We can only assess the Annapolis meeting results on the basis of two elements: the words spoken, and the diplomatic procedures set in motion. On both counts, I find the gathering disappointing, though the real test is yet to come. So we should not be too hasty in pronouncing this process a success or failure. There is a very small chance that both sides will make bold compromises in the negotiations to come. The Arab world may yet actively push its 2002 peace plan with Israel. Europe and Russia might weigh in with equal force; the U.S. might finally act as a fair and decisive mediator; Arab and Israeli civil societies might yet play a dynamic and constructive role in pushing their leaders to make the fair and lasting peace that the majorities of both people clearly want and would support.
But the chances of success remain slim, because Annapolis’s words and procedures were unimpressive. That’s mainly because they expect weak and vulnerable leaders in all three principal countries to move ahead by rehashing what’s already failed.
The words spoken at Annapolis are important because they reflect political positions and actions on the ground. Ehud Olmert and Mahmoud Abbas reiterated known, entrenched positions and offered nothing new in their texts; that suggested a minimal will to compromise.
The joint understanding between the parties and President Bush’s speech are more significant. The joint statement is problematic because it does not specifically refer to U.N. resolutions as the starting point to resolve the conflict. It also makes the U.S. the judge of both sides’ compliance with the ‘roadmap’ requirements. But the U.S. has played this role before, and failed – though it remains unclear if its past failure was due to pro-Israeli bias, structural diplomatic incompetence, or weak resolve. The U.S. has not proved itself to be either an impartial or persistent mediator in the Middle East (unlike in Northern Ireland, where it gave a stellar performance). Bush’s letter to Ariel Sharon in 2005 supporting Israel’s views on borders, settlements, and refugees disqualifies America as an impartial arbiter.

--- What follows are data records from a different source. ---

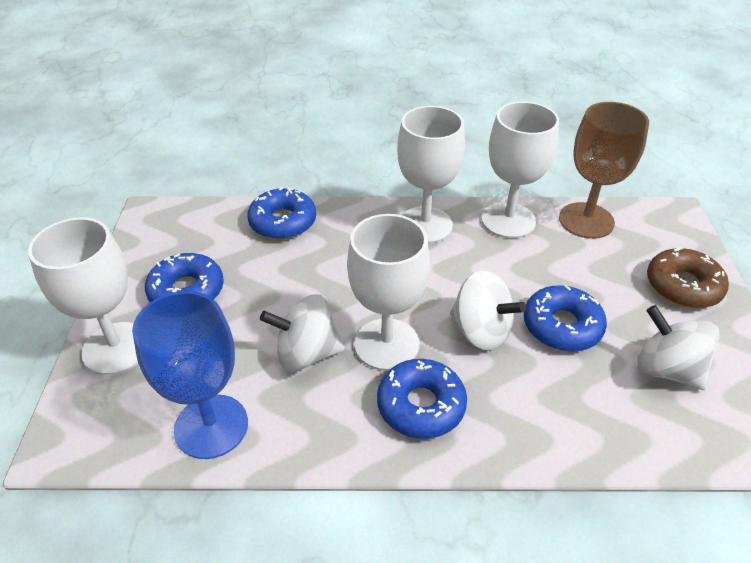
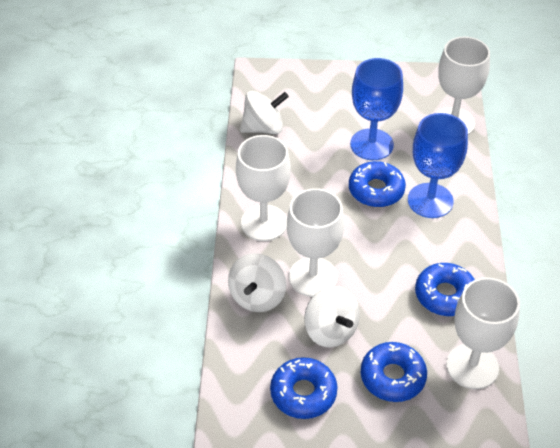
blue goblet: [132,291,248,459] = 1 -> [350,58,403,160] [408,113,468,218] = 2
brown donut: [647,247,729,308] = 1 -> none = 0
brown goblet: [559,102,649,239] = 1 -> none = 0

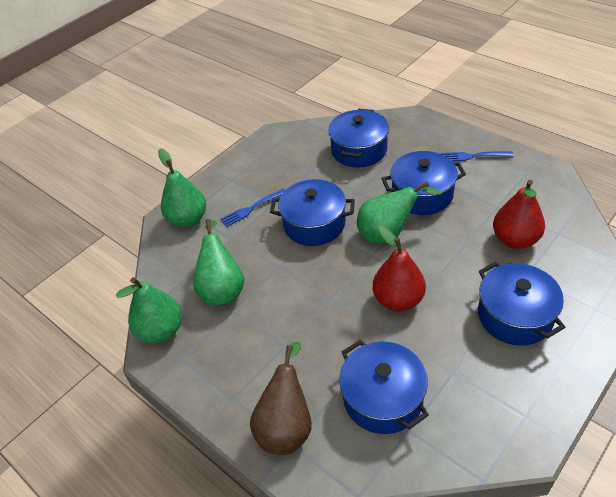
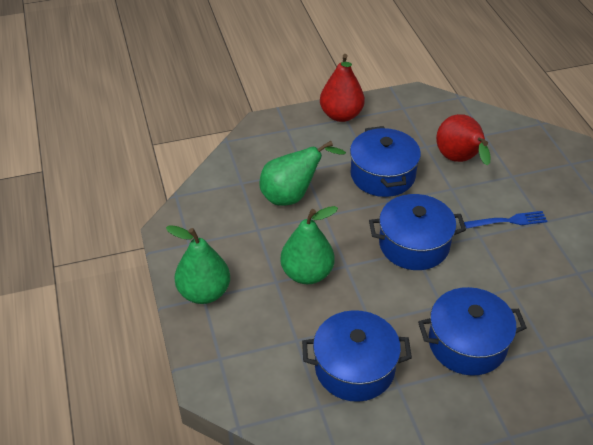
blue fork: [220,188,285,227] [441,152,513,161] = 2 -> [464,211,547,229] = 1
blue pot: [270,179,355,246] [328,109,389,168] [339,340,429,434] [381,151,466,215] [478,262,565,346] = 5 -> [302,310,412,402] [350,126,421,197] [369,194,466,270] [418,287,527,376] = 4
brown pear: [250,342,312,455] = 1 -> none = 0
green pear: [116,277,182,343] [158,148,206,227] [193,219,244,306] [357,181,442,244] = 4 -> [166,225,230,304] [259,141,346,206] [280,206,338,284] = 3

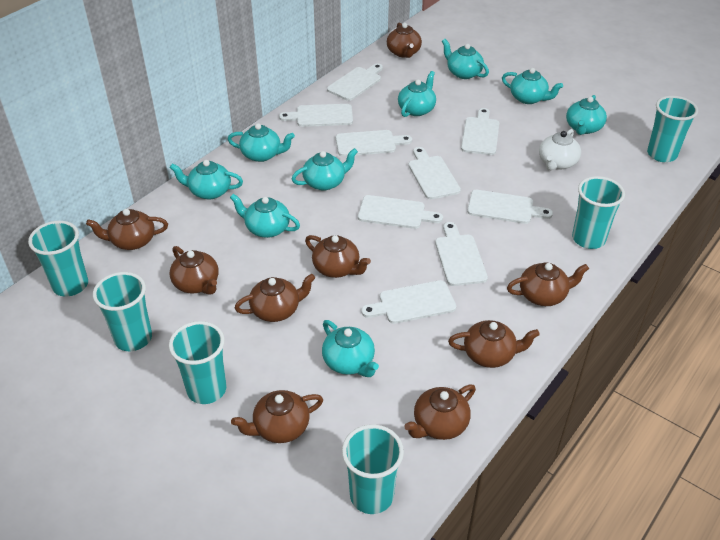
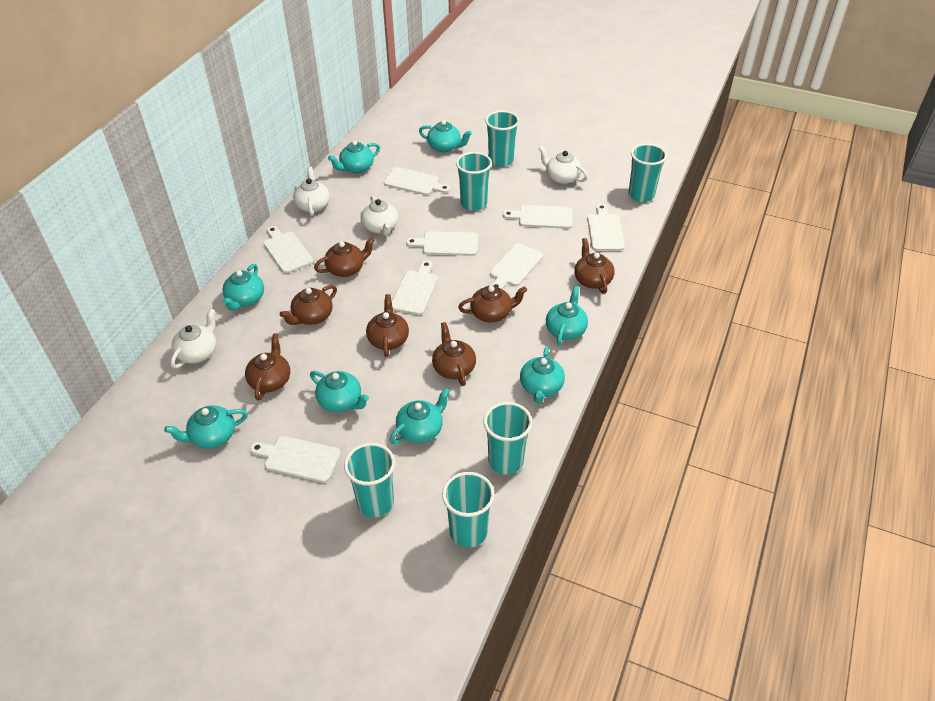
brown teapot: [86,209,168,250] [170,246,219,295] [231,390,323,443] [235,274,315,322] [305,235,371,278] [387,23,422,58] [404,384,476,440] [448,320,540,368] [507,263,589,306] = 9 -> [245,333,290,400] [280,285,337,325] [314,237,375,277] [366,294,409,357] [432,322,476,386] [458,286,527,323] [574,238,615,294] = 7
turquoise teapot: [170,160,243,199] [228,123,295,162] [230,194,300,238] [292,148,358,191] [322,320,379,377] [398,71,436,117] [442,39,489,79] [502,68,563,104] [566,95,607,135] = 9 -> [164,405,248,449] [222,264,264,311] [310,371,369,412] [328,140,380,173] [390,388,450,444] [419,120,472,152] [520,347,565,403] [546,286,588,346] = 8
white cutting board: [279,104,353,127] [327,64,383,101] [336,130,412,156] [358,195,443,229] [361,280,456,324] [408,147,461,199] [435,222,488,286] [461,108,499,155] [467,190,553,224] = 9 -> [250,436,341,483] [264,226,313,273] [384,167,450,195] [392,261,438,315] [406,231,478,256] [490,243,543,289] [503,205,572,229] [587,204,625,251] = 8
white teapot: [539,129,581,171] = 1 -> [170,309,216,369] [293,167,330,216] [361,196,398,236] [539,146,588,184] = 4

This is a dangerous attempt to substitute American will for U.N. resolutions and international law as the basis for a negotiated resolution of the conflict. Bush’s references to Israel as the homeland of the Jewish people also brings the U.S. down on the Israeli side of the dispute about whether Israel is a Jewish nation or the state of all its people, including one-fifth of its citizens who are non-Jewish Christian and Muslim Arabs, and Druze.
Making the 2003 ‘roadmap’ a centerpiece of the diplomatic path ahead is unimpressive. The roadmap, and its supervising Quartet (the U.S., E.U., U.N., Russia), have proven to be hollow and unrealistic. It’s amateur diplomacy at best to promise again to implement practical moves on the ground that have been repeatedly ignored after many previous promises by the same parties. The roadmap in any case is not a balanced and clear document, and probably failed to be implemented for precisely for that reason, along with incompetent supervision by the U.S.- and Israeli-dominated Quartet (for example, the Quartet followed Israel’s lead on boycotting Hamas after its election victory in 2006). If the Quartet was a failure, the U.S. alone in a supervisory position will almost certainly prove to be worse, especially during an American presidential election year when slightly hysterical pro-Israeli expressions are the prevailing order of the day.
The commitment to negotiate tirelessly and try to achieve a full peace accord within a year is valiant, but slightly romantic in view of the huge differences on key issues (refugees, settlements, Jerusalem) that have to be negotiated. Opposition at home for the Israeli and Palestinian leaders will constrain their negotiating positions even further, especially in Palestine where the elected Hamas government is outside this process. This looks like the 2000 Camp David II negotiations all over again, when a time-pressed American president rushed Arabs and Israelis into a negotiation they were not prepared for and were not politically able to deliver on.
Success is possible, and would require mutually reassuring speedy and bold moves by Israelis and Palestinians, combined with decisive American mediation, and strong Arab and European support. I believe a negotiated, comprehensive peace is possible, but the conditions today do not augur well for its happening soon. The words and diplomatic procedures that emanated from Annapolis only reinforce my sense of skepticism and concern for the period ahead.